■ TASK REQUIREMENTS ■
Each line of the material below that holds the word "down" needs to be copied.
____________________
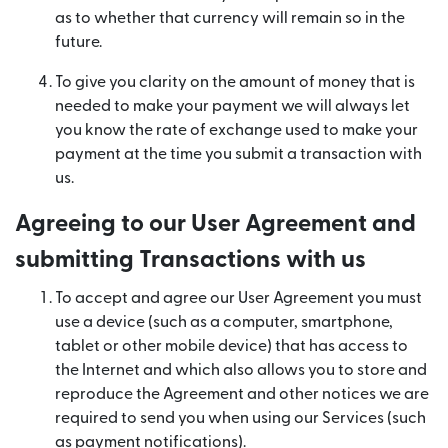
as to whether that currency will remain so in the
future.
To give you clarity on the amount of money that is
needed to make your payment we will always let
you know the rate of exchange used to make your
payment at the time you submit a transaction with
us.
Agreeing to our User Agreement and
submitting Transactions with us
To accept and agree our User Agreement you must
use a device (such as a computer, smartphone,
tablet or other mobile device) that has access to
the Internet and which also allows you to store and
reproduce the Agreement and other notices we are
required to send you when using our Services (such
as payment notifications).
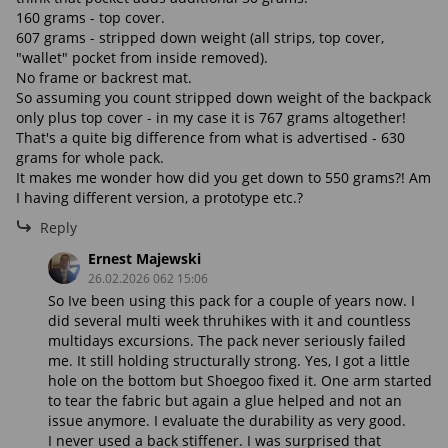
160 grams - top cover.
607 grams - stripped down weight (all strips, top cover,
"wallet" pocket from inside removed).
No frame or backrest mat.
So assuming you count stripped down weight of the backpack
only plus top cover - in my case it is 767 grams altogether!
That's a quite big difference from what is advertised - 630
grams for whole pack.
It makes me wonder how did you get down to 550 grams?! Am
I having different version, a prototype etc.?
Reply
Ernest Majewski
26.02.2026 062 15:06
So Ive been using this pack for a couple of years now. I
did several multi week thruhikes with it and countless
multidays excursions. The pack never seriously failed
me. It still holding structurally strong. Yes, I got a little
hole on the bottom but Shoegoo fixed it. One arm started
to tear the fabric but again a glue helped and not an
issue anymore. I evaluate the durability as very good.
I never used a back stiffener. I was surprised that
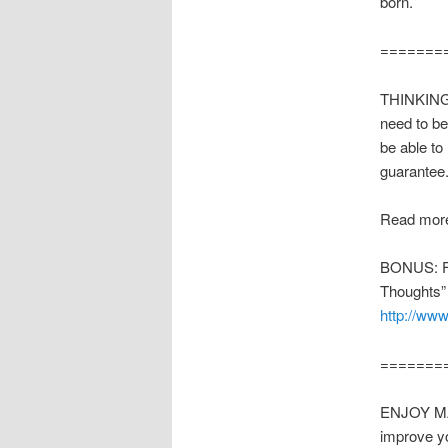
born.
=======
THINKING 
need to be
be able to
guarantee
Read more
BONUS: Fre
Thoughts”
http://www
=======
ENJOY MAK
improve y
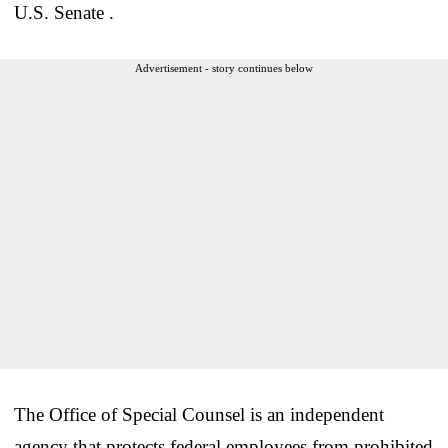
U.S. Senate .
Advertisement - story continues below
The Office of Special Counsel is an independent
agency that protects federal employees from prohibited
____________________
■ ANSWER BOX ■
607 grams - stripped down weight (all strips, top cover,
So assuming you count stripped down weight of the backpack
It makes me wonder how did you get down to 550 grams?! Am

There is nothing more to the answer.